Robert Geraci, Ph.D. and professor of religious studies at Manhattan, said that when administrators presented the plan to him, he had immediate questions to how student’s private information was being used.

“[Faculty were] told ‘Well it’s basically on the list of things [students] signed at the beginning of the year,’” he said.

“They essentially checked off this thing that says ‘the College is allowed to do whatever it wants with this data about you.’”

Clyde denied that Skyfactor employees or anyone not authorized by the Family Educational Rights and Privacy Act (FERPA), which protects students from unwanted data mining—even from parents—would have access to students’ personal information.

Skyfactor’s own “Privacy” page, however, suggests a different story.

“We may obtain certain personal information (such as name and other contact details) when you or your instructor/university administrator choose to provide them through our Site,” it reads.

“The types of personal information we may collect include: contact information, such as your name, postal address, e-mail address and telephone number; registration information such as username, password, participant/student ID; personal information in content you provide on our Site; educational information, such as your school, course information, grades, and questions or responses submitted by you in connection with your use of the Site; information communicated to you via e-mail or text through our Site by your school’s authorized administrators, instructors and other school officials if your schools opts to enable such communication; information concerning your interests and product preferences.”

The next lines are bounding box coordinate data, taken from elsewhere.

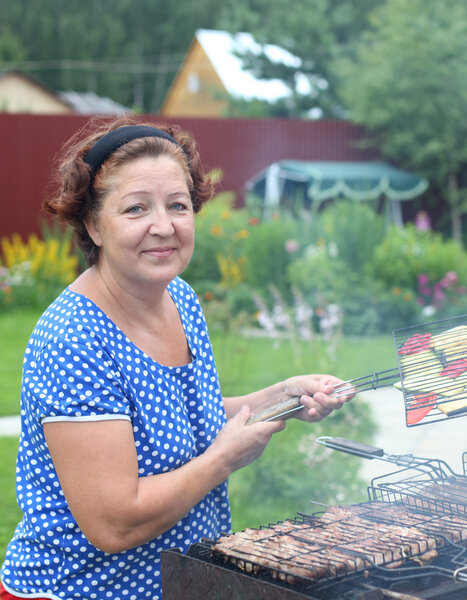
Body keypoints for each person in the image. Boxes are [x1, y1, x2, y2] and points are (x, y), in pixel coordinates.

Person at [0, 117, 352, 600]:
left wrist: (282, 396)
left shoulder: (180, 299)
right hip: (79, 591)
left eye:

According to Skyfactor, they reserve the right to collect and monitor all student data that might pass through the software. They also retain the right to share that data.

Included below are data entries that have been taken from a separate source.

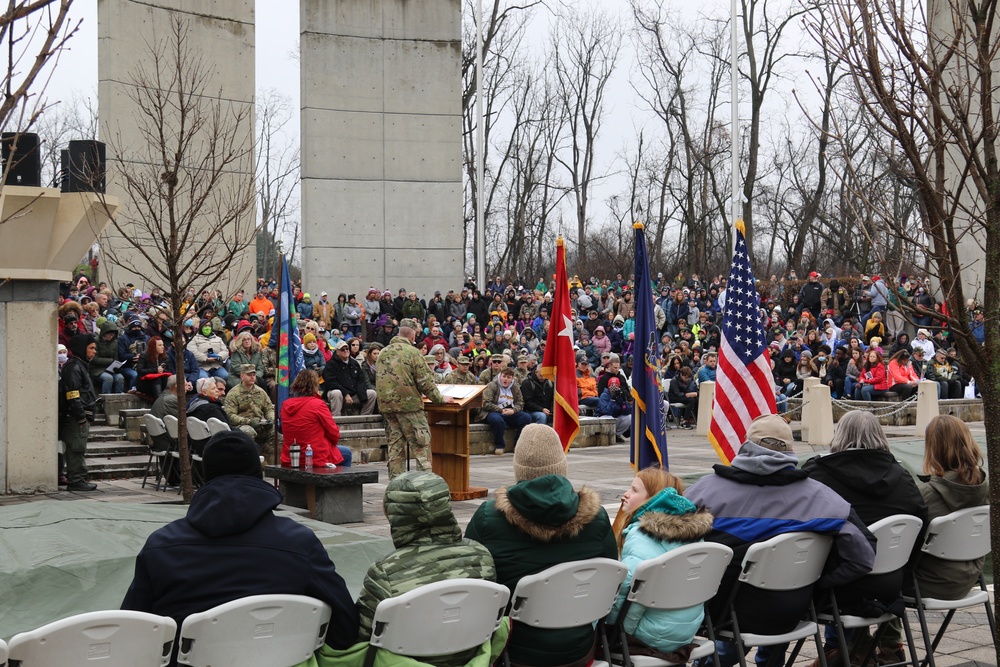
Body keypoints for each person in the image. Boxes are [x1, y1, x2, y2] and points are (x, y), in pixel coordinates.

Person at [121, 430, 359, 666]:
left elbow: (133, 633)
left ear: (205, 474)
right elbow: (345, 628)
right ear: (258, 472)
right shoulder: (300, 542)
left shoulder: (160, 545)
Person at [685, 414, 875, 667]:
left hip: (717, 612)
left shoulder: (702, 491)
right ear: (790, 450)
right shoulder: (824, 498)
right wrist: (819, 582)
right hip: (790, 609)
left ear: (745, 445)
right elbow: (863, 558)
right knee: (779, 591)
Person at [465, 425, 617, 667]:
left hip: (512, 648)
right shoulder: (596, 518)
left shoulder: (488, 517)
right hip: (577, 647)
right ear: (562, 466)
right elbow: (611, 577)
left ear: (518, 468)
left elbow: (472, 583)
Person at [801, 411, 928, 666]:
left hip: (838, 586)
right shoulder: (902, 475)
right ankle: (856, 650)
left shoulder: (817, 474)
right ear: (879, 435)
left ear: (839, 435)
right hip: (889, 583)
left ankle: (840, 650)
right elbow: (921, 523)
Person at [355, 471, 496, 667]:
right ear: (445, 505)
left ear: (395, 514)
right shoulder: (482, 555)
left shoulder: (384, 571)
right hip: (471, 660)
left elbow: (364, 639)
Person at [608, 468, 714, 661]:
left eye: (634, 490)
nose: (626, 494)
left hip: (646, 637)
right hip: (684, 633)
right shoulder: (695, 537)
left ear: (652, 499)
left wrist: (612, 631)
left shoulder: (640, 536)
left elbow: (625, 594)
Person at [912, 415, 989, 599]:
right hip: (970, 579)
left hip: (927, 583)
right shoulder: (989, 491)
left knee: (880, 576)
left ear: (932, 448)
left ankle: (887, 629)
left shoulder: (925, 495)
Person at [375, 318, 453, 478]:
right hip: (409, 407)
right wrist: (439, 398)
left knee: (395, 449)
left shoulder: (383, 352)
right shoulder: (413, 353)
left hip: (388, 408)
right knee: (421, 448)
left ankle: (396, 488)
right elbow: (425, 382)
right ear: (412, 336)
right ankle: (426, 487)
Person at [280, 369, 352, 468]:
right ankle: (341, 483)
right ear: (315, 385)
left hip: (291, 456)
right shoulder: (318, 404)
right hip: (315, 456)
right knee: (347, 453)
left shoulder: (285, 405)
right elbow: (334, 433)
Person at [59, 334, 99, 491]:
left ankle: (78, 477)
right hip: (76, 418)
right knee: (76, 448)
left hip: (80, 416)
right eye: (91, 348)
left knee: (78, 447)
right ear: (82, 348)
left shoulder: (80, 365)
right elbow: (72, 394)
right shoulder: (74, 367)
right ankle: (76, 480)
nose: (94, 352)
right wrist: (81, 415)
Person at [224, 365, 275, 457]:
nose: (252, 377)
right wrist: (248, 421)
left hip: (260, 424)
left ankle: (272, 465)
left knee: (275, 433)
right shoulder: (233, 394)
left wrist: (270, 419)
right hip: (241, 426)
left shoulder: (260, 392)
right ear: (242, 376)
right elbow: (230, 416)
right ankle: (250, 462)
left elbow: (269, 408)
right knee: (249, 432)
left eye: (254, 375)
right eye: (249, 375)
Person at [481, 366, 534, 455]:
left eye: (508, 377)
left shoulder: (515, 387)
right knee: (497, 420)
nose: (505, 379)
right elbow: (485, 403)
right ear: (500, 376)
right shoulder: (492, 386)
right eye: (504, 376)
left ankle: (517, 445)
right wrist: (500, 410)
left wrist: (514, 410)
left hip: (511, 412)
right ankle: (500, 445)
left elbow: (520, 402)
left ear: (512, 379)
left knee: (527, 418)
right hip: (495, 411)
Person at [323, 340, 377, 416]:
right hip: (338, 394)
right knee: (336, 393)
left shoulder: (354, 363)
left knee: (372, 393)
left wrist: (362, 396)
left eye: (347, 349)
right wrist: (345, 394)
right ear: (337, 352)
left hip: (354, 394)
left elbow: (360, 380)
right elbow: (331, 382)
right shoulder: (331, 365)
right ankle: (336, 418)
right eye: (342, 349)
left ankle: (365, 416)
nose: (345, 351)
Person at [90, 320, 125, 394]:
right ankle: (106, 398)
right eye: (109, 334)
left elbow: (116, 358)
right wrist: (111, 361)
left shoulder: (115, 343)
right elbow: (94, 359)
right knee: (108, 378)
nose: (111, 336)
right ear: (104, 333)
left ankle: (119, 397)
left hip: (111, 369)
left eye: (113, 334)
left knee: (120, 377)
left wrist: (117, 366)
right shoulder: (96, 341)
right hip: (97, 369)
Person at [597, 376, 631, 442]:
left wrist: (624, 401)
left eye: (616, 385)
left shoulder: (620, 394)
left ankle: (617, 435)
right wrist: (612, 400)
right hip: (603, 416)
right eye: (611, 385)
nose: (613, 387)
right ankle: (608, 435)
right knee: (609, 417)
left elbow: (627, 411)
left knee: (629, 417)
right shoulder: (604, 395)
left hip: (616, 417)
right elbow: (606, 411)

“We may share the information you provide with companies that are related to Skyfactor through common ownership,” the “Privacy” page continues. “Related companies are required to maintain such personal information in compliance with this Online Privacy Notice.”

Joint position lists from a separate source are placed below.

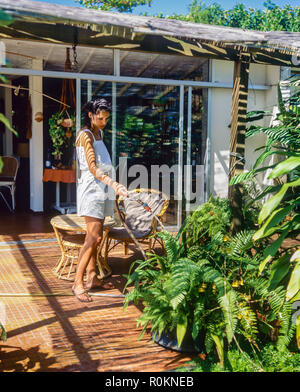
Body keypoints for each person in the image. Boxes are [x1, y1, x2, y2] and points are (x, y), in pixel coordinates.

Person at [72, 98, 128, 302]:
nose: (104, 122)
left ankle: (92, 276)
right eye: (100, 117)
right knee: (93, 237)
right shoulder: (84, 135)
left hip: (103, 190)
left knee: (96, 236)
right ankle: (77, 283)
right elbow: (93, 167)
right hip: (91, 191)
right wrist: (115, 185)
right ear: (90, 115)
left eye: (106, 118)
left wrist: (111, 189)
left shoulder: (100, 133)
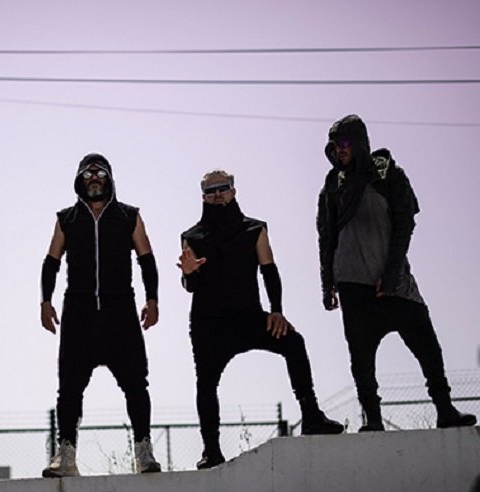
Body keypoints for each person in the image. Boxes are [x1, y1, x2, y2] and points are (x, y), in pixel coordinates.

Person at [317, 114, 476, 431]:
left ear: (360, 143)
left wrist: (391, 274)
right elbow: (326, 236)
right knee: (361, 358)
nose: (339, 150)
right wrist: (327, 284)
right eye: (333, 146)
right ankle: (373, 420)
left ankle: (445, 410)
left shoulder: (389, 175)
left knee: (427, 345)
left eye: (344, 143)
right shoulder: (333, 185)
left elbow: (405, 223)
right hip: (352, 284)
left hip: (395, 283)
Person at [179, 170, 343, 470]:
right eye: (211, 191)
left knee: (294, 343)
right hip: (210, 325)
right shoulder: (191, 237)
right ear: (203, 197)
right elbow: (191, 285)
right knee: (206, 382)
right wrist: (189, 274)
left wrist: (276, 310)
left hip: (249, 318)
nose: (217, 194)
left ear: (233, 191)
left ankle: (311, 417)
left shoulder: (254, 229)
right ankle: (211, 450)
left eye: (223, 188)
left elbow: (269, 270)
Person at [40, 153, 162, 477]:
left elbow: (146, 259)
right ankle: (66, 456)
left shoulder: (128, 216)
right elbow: (51, 261)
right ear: (79, 180)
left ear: (109, 178)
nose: (94, 178)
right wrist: (45, 301)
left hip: (120, 312)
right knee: (69, 388)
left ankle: (143, 452)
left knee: (136, 384)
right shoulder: (66, 219)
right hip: (78, 313)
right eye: (87, 174)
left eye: (100, 173)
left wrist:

Macmillan, the company that owns and operates Skyfactor, is actually a subsidiary of the conglomerate Holztbrinck Publishing, which owns 180 individual corporations in 120 countries—all of whom have legal access to the information of Manhattan College students, as well as any student from any other college that contracts Skyfactor.

“[Skyfactor] was sort of pursued by the Center for Academic Success and [Brother Michael Shubnell] with some approval from [Clyde],” said David Shefferman, Ph.D., also a professor in the religious studies department.

“The sense that I got from [Clyde] as that he didn’t realize what the implications might be and how it was going to be rolled out, so it’s raised all sorts of questions and red flags.”

Shefferman said that the school meant only to help students and decided on, what they thought, was the best option.

“What [Mapworks] is supposed to do is well-intentioned,” he said. “Trying to help students with the idea or replacing that academic referral system and to sort of integrate different student services on campus, you know, student life and all that so they can communicate to help students can a more holistic picture, but I think there’s been a lot of pushback.”

Freshman Lee, however, said that no one has ever explained to him what Mapworks is for or how it works.

“I understand the program and I agree with what they are doing and I understand that the program is designed to help students,” he said.

“I feel, though, a bit tricked, almost, that they didn’t tell us more about the program, they just said ‘Oh hey, fill out this survey and you could win a gift card,’ I feel like we weren’t educated enough as to what this was doing.”

Geraci, who also serves as the chair for the Council for Faculty Affairs, faulted the college for contracting an outside company to provide the service in the first place.

“I don’t know why we want to be in a situation where, and again I got scolded by the administration for complaining about money, but I don’t know why we need to pay someone to do this,” he said.

“What exactly is this going to produce that will return value, so this is kind of weird.”